**Data shown:**
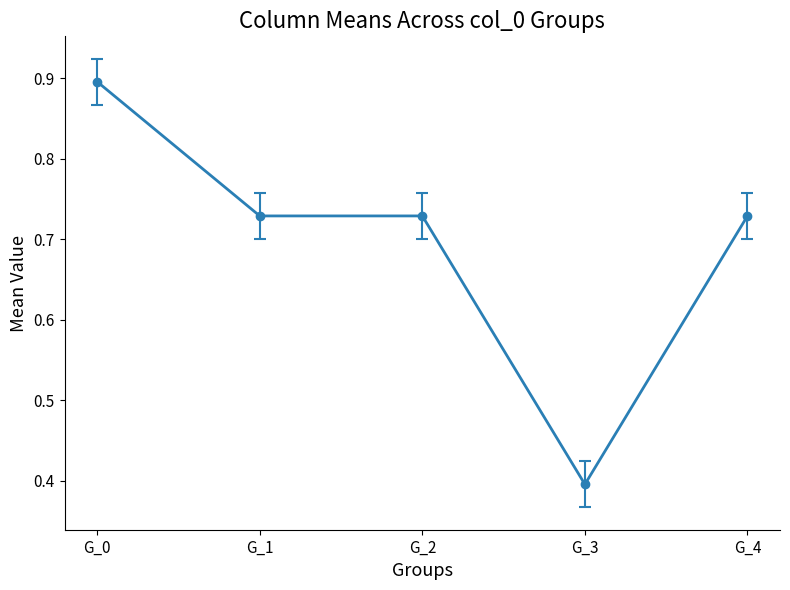

Is it true that the value at G_1 is 0.2?

False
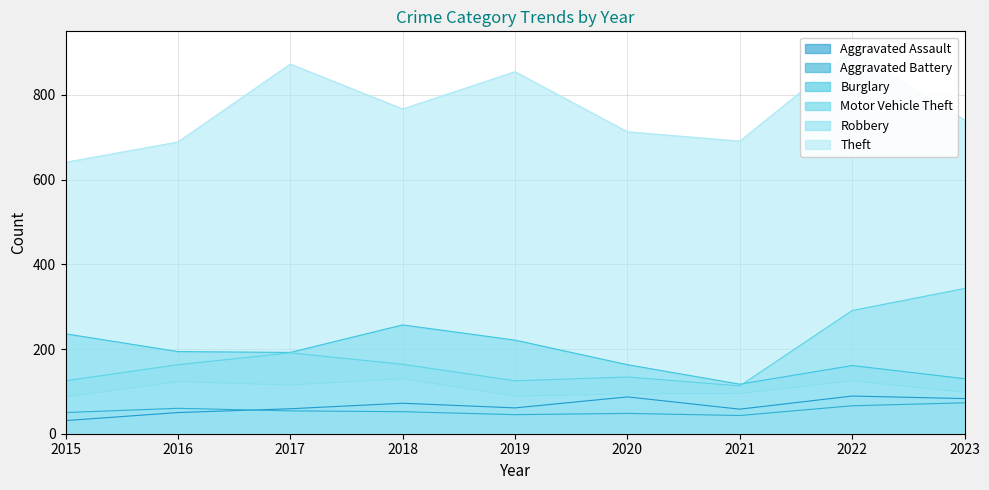

Reading right to left, extract all data points from this chart.

Aggravated Assault: 83	89	58	87	61	72	59	50	31
Aggravated Battery: 73	66	43	48	45	52	54	60	50
Burglary: 130	161	117	163	221	257	192	194	236
Motor Vehicle Theft: 343	291	113	134	125	164	191	163	125
Robbery: 98	125	95	94	89	130	115	123	87
Theft: 741	905	691	713	855	767	873	689	641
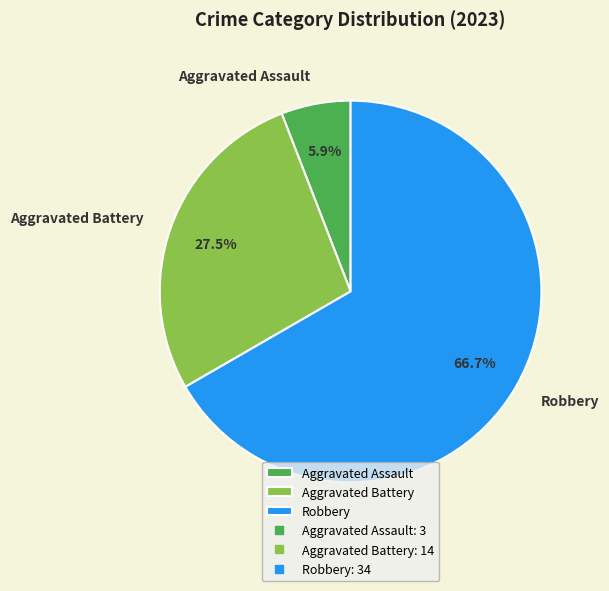

Rank the categories by value from highest to lowest.

Robbery, Aggravated Battery, Aggravated Assault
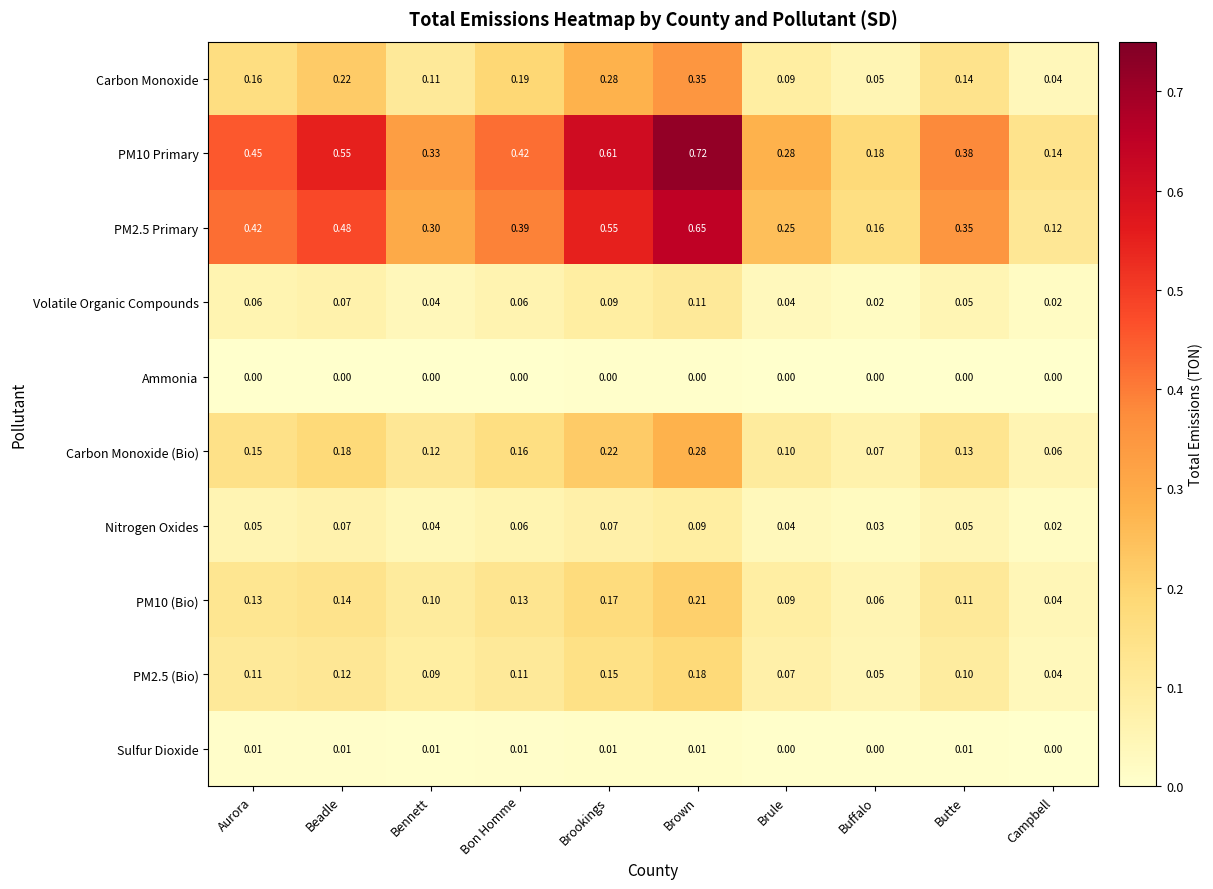

At which label does PM2.5 Primary reach its minimum?

Campbell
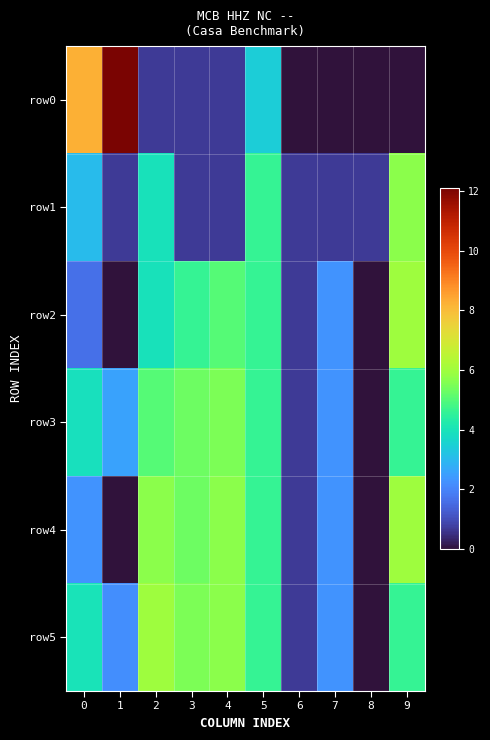

Which label corresponds to the largest value in the chart?

1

**To do:** Please revise the listing above so that every "chart" becomes "graph" and all other text stays the same. Omit the pictures from your answer.

**Task output:**
Is it true that the value at G_1 is 0.2?

False

Reading right to left, extract all data points from this graph.

Aggravated Assault: 83	89	58	87	61	72	59	50	31
Aggravated Battery: 73	66	43	48	45	52	54	60	50
Burglary: 130	161	117	163	221	257	192	194	236
Motor Vehicle Theft: 343	291	113	134	125	164	191	163	125
Robbery: 98	125	95	94	89	130	115	123	87
Theft: 741	905	691	713	855	767	873	689	641

Rank the categories by value from highest to lowest.

Robbery, Aggravated Battery, Aggravated Assault

At which label does PM2.5 Primary reach its minimum?

Campbell

Which label corresponds to the largest value in the graph?

1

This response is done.